● TASK STATEMENT
Below are some records; output exactly the lines from the line with "Participating actively in" to the line with "Maintaining three websites: www.cbhidghs.nic.in", both ends kept, and nothing more.

Saved entries
Start of Block
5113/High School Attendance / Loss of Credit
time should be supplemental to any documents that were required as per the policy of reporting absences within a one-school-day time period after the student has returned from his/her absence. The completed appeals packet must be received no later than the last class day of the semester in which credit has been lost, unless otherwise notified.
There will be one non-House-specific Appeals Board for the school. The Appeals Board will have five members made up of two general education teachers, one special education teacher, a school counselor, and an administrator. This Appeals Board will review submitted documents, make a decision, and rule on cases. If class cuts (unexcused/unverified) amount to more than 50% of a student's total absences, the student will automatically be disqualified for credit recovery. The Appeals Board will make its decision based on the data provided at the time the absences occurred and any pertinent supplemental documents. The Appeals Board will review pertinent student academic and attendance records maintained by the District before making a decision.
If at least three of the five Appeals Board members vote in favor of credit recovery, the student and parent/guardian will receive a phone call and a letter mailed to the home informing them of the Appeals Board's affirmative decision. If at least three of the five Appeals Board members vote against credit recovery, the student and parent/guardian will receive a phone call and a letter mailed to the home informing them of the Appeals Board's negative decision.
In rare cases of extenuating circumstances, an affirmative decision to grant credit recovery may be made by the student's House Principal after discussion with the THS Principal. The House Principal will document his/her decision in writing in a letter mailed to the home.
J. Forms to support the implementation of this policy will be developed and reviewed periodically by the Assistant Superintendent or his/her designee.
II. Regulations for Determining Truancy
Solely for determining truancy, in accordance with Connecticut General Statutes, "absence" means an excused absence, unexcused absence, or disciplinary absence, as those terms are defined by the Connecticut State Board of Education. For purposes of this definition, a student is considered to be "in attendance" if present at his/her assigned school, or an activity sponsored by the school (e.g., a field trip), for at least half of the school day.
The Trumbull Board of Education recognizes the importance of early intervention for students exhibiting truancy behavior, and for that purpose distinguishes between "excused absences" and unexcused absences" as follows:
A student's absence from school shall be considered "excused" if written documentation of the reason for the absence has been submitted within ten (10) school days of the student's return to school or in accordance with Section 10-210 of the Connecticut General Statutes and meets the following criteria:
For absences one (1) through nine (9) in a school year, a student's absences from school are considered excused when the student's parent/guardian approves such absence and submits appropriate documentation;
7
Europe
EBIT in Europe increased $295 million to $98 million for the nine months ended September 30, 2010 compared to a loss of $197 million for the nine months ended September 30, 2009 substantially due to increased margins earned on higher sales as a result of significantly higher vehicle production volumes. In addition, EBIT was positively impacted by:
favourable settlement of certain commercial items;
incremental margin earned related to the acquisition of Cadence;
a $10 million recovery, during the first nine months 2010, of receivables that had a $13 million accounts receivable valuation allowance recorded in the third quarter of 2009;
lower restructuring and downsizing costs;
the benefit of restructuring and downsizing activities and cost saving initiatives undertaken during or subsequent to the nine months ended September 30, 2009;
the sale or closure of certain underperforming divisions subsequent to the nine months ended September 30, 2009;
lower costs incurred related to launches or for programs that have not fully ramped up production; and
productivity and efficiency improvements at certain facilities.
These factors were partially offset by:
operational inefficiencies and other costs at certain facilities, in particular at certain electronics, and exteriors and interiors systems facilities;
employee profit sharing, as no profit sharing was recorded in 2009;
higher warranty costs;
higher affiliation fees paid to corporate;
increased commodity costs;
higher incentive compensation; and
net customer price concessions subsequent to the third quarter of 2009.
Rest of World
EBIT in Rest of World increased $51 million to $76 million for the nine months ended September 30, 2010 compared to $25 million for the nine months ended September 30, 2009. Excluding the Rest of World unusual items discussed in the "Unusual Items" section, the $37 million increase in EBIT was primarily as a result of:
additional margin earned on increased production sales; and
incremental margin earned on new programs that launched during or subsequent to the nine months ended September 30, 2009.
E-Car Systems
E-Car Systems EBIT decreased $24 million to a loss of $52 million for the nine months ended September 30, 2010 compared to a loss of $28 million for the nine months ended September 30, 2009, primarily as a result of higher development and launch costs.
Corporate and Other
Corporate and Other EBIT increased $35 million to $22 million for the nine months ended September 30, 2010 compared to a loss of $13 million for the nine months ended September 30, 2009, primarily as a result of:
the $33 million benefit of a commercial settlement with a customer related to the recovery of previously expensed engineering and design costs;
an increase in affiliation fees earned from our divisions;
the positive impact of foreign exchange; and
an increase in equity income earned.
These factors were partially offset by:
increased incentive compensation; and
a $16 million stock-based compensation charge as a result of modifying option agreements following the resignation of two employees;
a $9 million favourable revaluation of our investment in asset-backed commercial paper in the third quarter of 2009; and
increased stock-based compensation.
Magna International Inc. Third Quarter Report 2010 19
End of Block
Start of Block
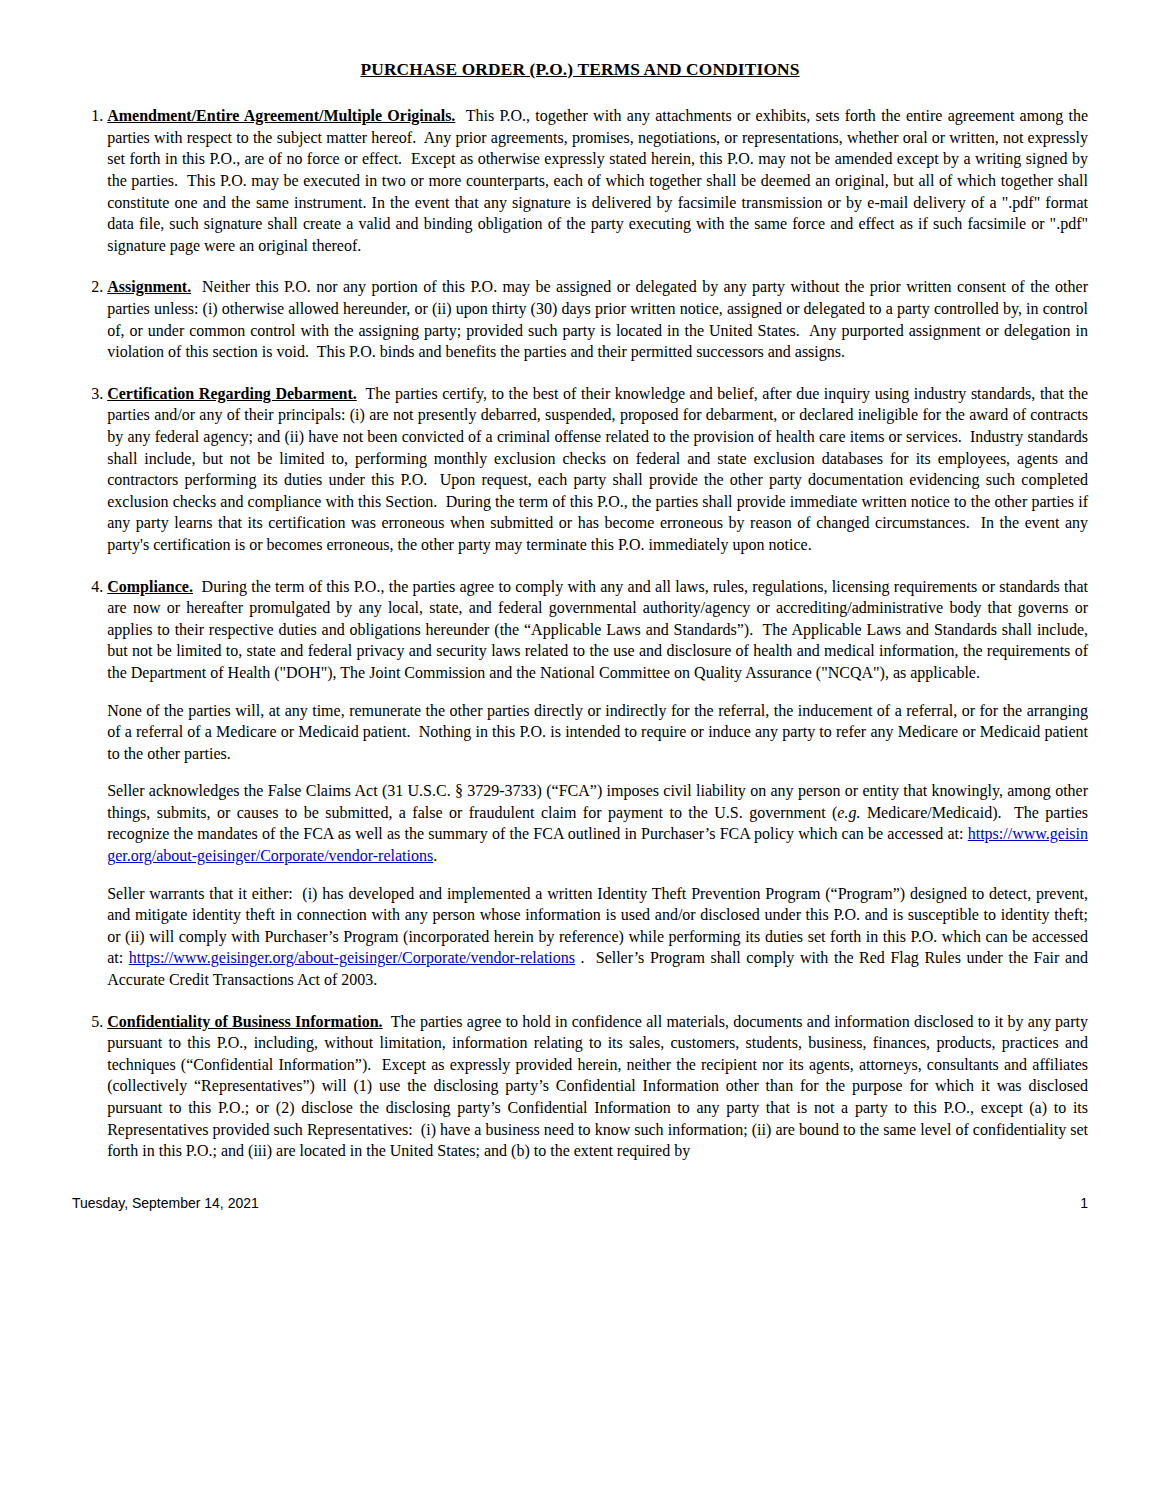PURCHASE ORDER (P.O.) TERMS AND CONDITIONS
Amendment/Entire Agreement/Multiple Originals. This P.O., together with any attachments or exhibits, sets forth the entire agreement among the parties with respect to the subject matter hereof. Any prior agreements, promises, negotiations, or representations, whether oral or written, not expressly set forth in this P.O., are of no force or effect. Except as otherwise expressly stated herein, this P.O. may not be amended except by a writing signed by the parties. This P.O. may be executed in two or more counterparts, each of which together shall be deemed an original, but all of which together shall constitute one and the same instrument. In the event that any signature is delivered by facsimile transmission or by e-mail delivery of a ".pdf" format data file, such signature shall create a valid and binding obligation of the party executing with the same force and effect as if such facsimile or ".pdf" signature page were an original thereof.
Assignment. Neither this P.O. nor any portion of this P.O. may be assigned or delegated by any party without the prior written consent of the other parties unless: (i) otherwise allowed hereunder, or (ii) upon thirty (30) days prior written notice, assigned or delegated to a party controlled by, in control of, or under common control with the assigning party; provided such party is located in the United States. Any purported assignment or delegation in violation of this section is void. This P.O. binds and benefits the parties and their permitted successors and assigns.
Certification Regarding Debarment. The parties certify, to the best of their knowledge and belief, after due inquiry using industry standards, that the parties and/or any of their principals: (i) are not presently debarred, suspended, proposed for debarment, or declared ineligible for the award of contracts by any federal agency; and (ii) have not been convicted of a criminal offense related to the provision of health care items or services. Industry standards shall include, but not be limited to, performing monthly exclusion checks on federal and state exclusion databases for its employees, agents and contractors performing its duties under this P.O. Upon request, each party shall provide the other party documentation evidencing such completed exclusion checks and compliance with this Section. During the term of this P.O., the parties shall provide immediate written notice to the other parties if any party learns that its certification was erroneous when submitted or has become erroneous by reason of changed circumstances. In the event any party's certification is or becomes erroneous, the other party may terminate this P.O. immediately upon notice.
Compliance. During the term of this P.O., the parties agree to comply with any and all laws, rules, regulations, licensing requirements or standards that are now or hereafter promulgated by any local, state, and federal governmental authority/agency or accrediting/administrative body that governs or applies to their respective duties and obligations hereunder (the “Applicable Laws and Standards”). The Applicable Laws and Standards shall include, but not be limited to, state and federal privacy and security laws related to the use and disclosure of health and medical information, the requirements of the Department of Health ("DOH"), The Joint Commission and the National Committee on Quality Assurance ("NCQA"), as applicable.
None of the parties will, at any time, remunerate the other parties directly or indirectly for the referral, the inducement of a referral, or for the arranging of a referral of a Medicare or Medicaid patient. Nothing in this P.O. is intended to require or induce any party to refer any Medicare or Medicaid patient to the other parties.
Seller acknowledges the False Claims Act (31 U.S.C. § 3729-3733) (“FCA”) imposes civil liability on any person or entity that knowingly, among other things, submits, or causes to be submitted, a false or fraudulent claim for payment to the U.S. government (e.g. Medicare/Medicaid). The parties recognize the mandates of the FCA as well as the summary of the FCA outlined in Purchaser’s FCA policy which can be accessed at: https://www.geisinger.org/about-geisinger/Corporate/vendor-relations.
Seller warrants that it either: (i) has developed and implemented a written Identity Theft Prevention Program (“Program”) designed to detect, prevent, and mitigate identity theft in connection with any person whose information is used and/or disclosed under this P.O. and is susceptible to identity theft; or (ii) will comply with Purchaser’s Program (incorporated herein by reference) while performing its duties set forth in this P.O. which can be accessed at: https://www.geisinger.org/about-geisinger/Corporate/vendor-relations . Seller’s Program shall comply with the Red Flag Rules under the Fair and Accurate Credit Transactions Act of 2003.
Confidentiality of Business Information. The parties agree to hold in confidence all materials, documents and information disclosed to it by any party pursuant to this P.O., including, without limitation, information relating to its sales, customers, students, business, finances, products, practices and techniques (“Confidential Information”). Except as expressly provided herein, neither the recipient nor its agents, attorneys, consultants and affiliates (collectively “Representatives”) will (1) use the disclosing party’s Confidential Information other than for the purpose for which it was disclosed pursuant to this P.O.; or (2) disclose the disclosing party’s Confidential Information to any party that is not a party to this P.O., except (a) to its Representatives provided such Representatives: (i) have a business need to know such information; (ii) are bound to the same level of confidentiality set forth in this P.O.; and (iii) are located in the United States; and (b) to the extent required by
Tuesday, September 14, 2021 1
End of Block
Start of Block
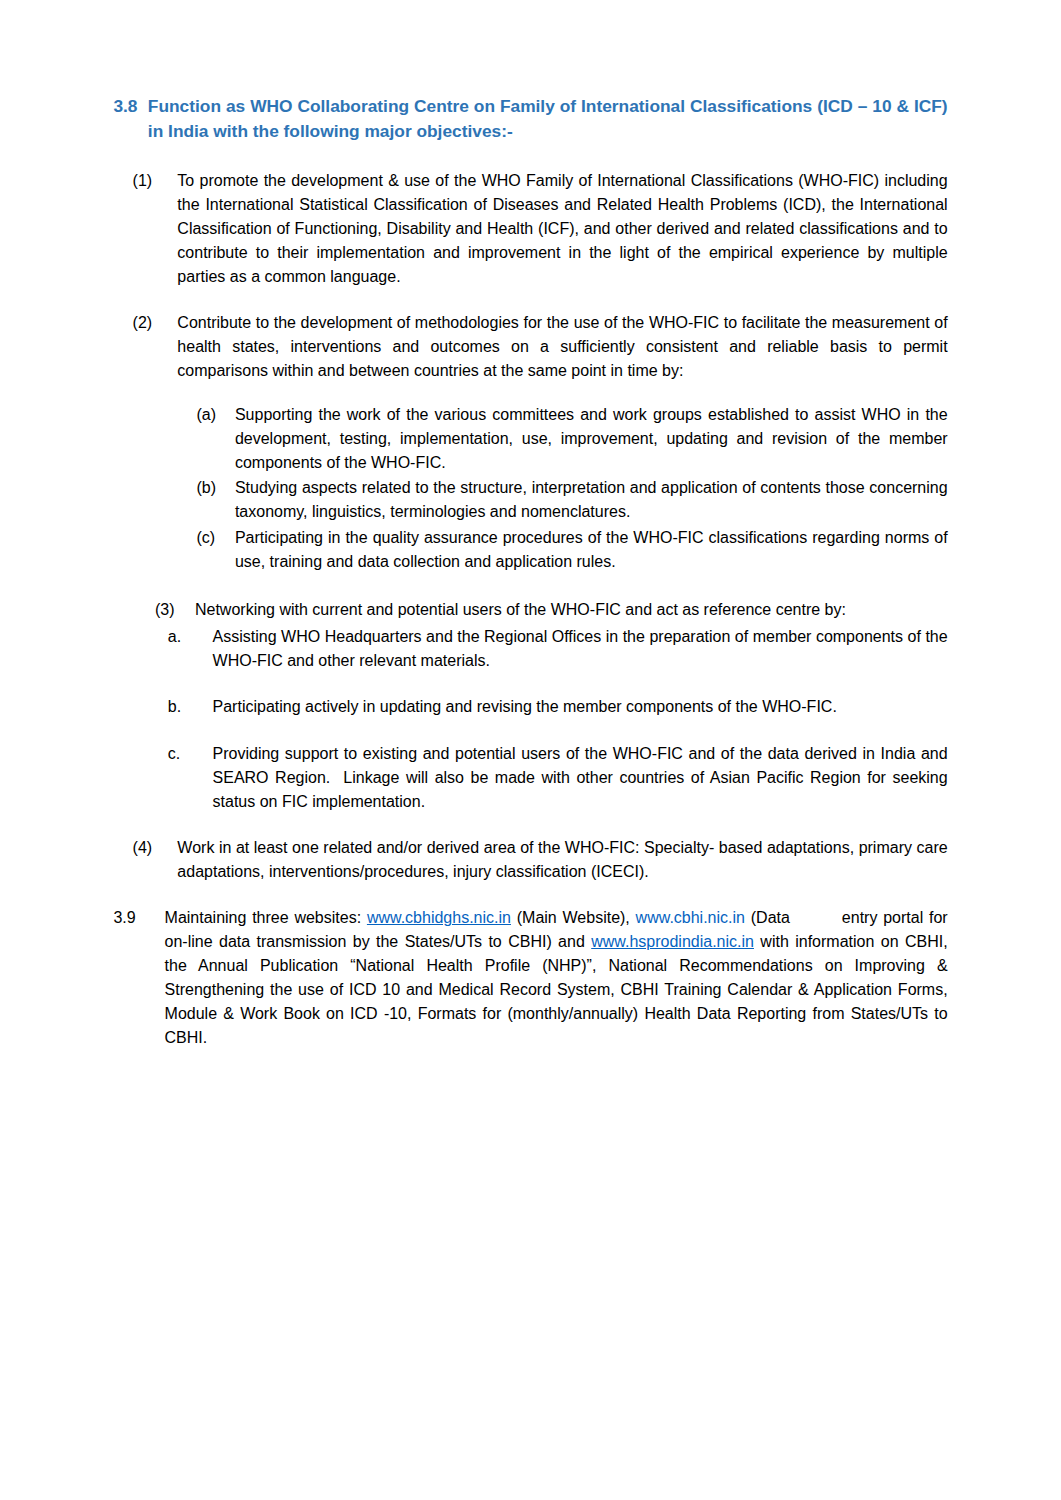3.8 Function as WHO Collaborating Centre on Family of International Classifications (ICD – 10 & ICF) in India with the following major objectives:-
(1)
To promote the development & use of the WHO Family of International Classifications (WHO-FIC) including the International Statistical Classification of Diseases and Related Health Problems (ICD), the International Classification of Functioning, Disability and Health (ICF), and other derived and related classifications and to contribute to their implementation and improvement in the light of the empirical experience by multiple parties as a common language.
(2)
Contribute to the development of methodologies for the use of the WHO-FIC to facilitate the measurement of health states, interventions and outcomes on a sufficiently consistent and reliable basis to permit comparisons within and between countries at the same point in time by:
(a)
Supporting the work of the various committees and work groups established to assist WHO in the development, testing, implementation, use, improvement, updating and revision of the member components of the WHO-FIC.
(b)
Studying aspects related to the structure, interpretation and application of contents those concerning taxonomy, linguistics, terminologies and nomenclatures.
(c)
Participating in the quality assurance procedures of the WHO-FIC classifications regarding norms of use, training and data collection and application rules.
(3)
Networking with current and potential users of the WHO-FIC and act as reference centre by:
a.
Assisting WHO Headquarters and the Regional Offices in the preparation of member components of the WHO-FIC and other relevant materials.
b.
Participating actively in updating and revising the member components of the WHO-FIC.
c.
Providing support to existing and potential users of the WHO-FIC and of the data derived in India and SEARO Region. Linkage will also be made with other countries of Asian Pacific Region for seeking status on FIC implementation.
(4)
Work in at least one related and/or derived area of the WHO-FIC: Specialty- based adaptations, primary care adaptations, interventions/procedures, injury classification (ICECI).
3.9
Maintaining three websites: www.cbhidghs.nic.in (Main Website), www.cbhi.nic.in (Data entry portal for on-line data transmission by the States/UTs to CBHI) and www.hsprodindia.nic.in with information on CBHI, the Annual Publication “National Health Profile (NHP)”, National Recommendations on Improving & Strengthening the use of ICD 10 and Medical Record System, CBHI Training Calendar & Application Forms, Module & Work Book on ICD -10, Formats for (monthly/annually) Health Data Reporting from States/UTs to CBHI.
End of Block
● OUTPUT
Participating actively in updating and revising the member components of the WHO-FIC.
c.
Providing support to existing and potential users of the WHO-FIC and of the data derived in India and SEARO Region. Linkage will also be made with other countries of Asian Pacific Region for seeking status on FIC implementation.
(4)
Work in at least one related and/or derived area of the WHO-FIC: Specialty- based adaptations, primary care adaptations, interventions/procedures, injury classification (ICECI).
3.9
Maintaining three websites: www.cbhidghs.nic.in (Main Website), www.cbhi.nic.in (Data entry portal for on-line data transmission by the States/UTs to CBHI) and www.hsprodindia.nic.in with information on CBHI, the Annual Publication “National Health Profile (NHP)”, National Recommendations on Improving & Strengthening the use of ICD 10 and Medical Record System, CBHI Training Calendar & Application Forms, Module & Work Book on ICD -10, Formats for (monthly/annually) Health Data Reporting from States/UTs to CBHI.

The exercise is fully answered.